#### ARBEITSAUFTRAG 1:
Zitieren Sie aus dem Heizölkommentar wörtlich den Abschnitt von „Der Markt ist“ bis „kaum wieder herunter.“.
#### ARBEITSAUFTRAG 2:
Ab welchem Monat erhöht die OPEC laut dem Heizölkommentar die Förderung?

Unseren neuen Kommentar für den 04.12.16 finden Sie hier.


Yukos noch nicht verloren

Der Markt ist bullisch. Er verarbeitet Nachrichten selektiv. Yukos ist hierfür beispielhaft. Der angebliche Stopp des Ölverkaufs trieb die Preise hoch. Die gegenteilige Meldung zog sie kaum wieder herunter.

preistreibende (bullische) Einflüsse: Sorge über Terrorattacken auf Ölanlagen
Unsichere Lage im Irak
OPEC an der Grenze ihrer Förderkapazitäten
Sorge über Heizölverknappung zum Winter
Schlechte Vorratszahlen in den USA
Sorge über Yukos-Zerschlagung
Weltweite Raffineriekapazitäten knapp
Nachfragewachstum über allen Erwartungen
Fonds setzen auf steigende Preise
Charttechnik, Aufwärtstrend dominant

preisdrückende (bärische) Einflüsse: US-Benzinmarkt entspannt sich
Rohölvorräte deutlich über Vorjahr
OPEC erhöht ab August die Förderung

Unsere Heizölpreise gaben gestern etwas nach. Sie folgten damit der Vorgabe es Weltmarktes. Der hat sich allerdings am Aufwärtstrend festgebissen. Und so steigt die Fieberkurve heute Morgen bereits wieder. Heizöl kann noch deutlich teurer werden. Diese Erkenntnis setzt sich langsam bei Verbrauchern durch. Die Käufe nehmen zu. Die großen Leerstände in den Tanks lassen aber weiterhin eine extreme Nachfrage im Herbst erwarten. Das würde die inländischen Teuerungseffekte herausfordern. Daher bleiben wir bei dem Rat, jetzt Heizöl zu kaufen. Mit einer Entspannung der Märkte rechnen wir frühestens, wenn klar wird, dass die Sorge vor Versorgungsengpässen zum Winter nicht mehr besteht. Das sollte zwischen Dezember und Januar der Fall sein.

#### BEREITGESTELLTE DATENSÄTZE:

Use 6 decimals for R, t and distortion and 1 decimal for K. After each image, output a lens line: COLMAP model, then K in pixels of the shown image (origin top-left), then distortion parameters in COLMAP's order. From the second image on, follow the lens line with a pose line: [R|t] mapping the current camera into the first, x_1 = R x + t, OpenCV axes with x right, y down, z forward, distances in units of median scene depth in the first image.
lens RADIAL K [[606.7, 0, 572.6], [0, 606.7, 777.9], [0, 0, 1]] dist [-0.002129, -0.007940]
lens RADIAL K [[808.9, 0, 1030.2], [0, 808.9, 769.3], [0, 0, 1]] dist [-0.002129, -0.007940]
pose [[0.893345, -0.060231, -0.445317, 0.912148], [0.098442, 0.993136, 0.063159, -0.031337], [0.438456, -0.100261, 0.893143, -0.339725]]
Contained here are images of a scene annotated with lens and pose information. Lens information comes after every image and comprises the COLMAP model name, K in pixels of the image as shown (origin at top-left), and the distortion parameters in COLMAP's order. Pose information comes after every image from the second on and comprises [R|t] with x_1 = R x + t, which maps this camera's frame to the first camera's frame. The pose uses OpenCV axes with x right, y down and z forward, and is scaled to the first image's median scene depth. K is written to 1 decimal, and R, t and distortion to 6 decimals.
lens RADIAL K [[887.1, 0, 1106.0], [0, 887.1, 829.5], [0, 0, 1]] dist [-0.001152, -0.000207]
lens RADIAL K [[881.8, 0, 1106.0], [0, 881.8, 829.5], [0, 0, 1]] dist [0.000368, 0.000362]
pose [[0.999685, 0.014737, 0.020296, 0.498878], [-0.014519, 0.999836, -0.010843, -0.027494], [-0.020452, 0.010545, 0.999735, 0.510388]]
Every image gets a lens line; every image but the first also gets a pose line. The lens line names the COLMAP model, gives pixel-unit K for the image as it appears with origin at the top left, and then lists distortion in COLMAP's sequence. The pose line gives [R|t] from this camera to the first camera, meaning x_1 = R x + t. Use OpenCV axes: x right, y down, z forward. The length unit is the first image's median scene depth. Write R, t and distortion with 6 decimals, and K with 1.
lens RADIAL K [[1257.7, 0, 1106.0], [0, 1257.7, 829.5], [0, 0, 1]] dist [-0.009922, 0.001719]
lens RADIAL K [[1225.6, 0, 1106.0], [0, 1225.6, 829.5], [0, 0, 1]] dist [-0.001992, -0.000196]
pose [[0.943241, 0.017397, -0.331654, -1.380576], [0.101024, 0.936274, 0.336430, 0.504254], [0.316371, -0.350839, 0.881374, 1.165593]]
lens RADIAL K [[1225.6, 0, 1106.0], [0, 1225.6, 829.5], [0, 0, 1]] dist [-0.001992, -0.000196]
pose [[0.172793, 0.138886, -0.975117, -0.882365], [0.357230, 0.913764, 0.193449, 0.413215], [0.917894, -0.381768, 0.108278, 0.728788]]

#### ANTWORT 1:
Der Markt ist bullisch. Er verarbeitet Nachrichten selektiv. Yukos ist hierfür beispielhaft. Der angebliche Stopp des Ölverkaufs trieb die Preise hoch. Die gegenteilige Meldung zog sie kaum wieder herunter.

#### ANTWORT 2:
Ab August.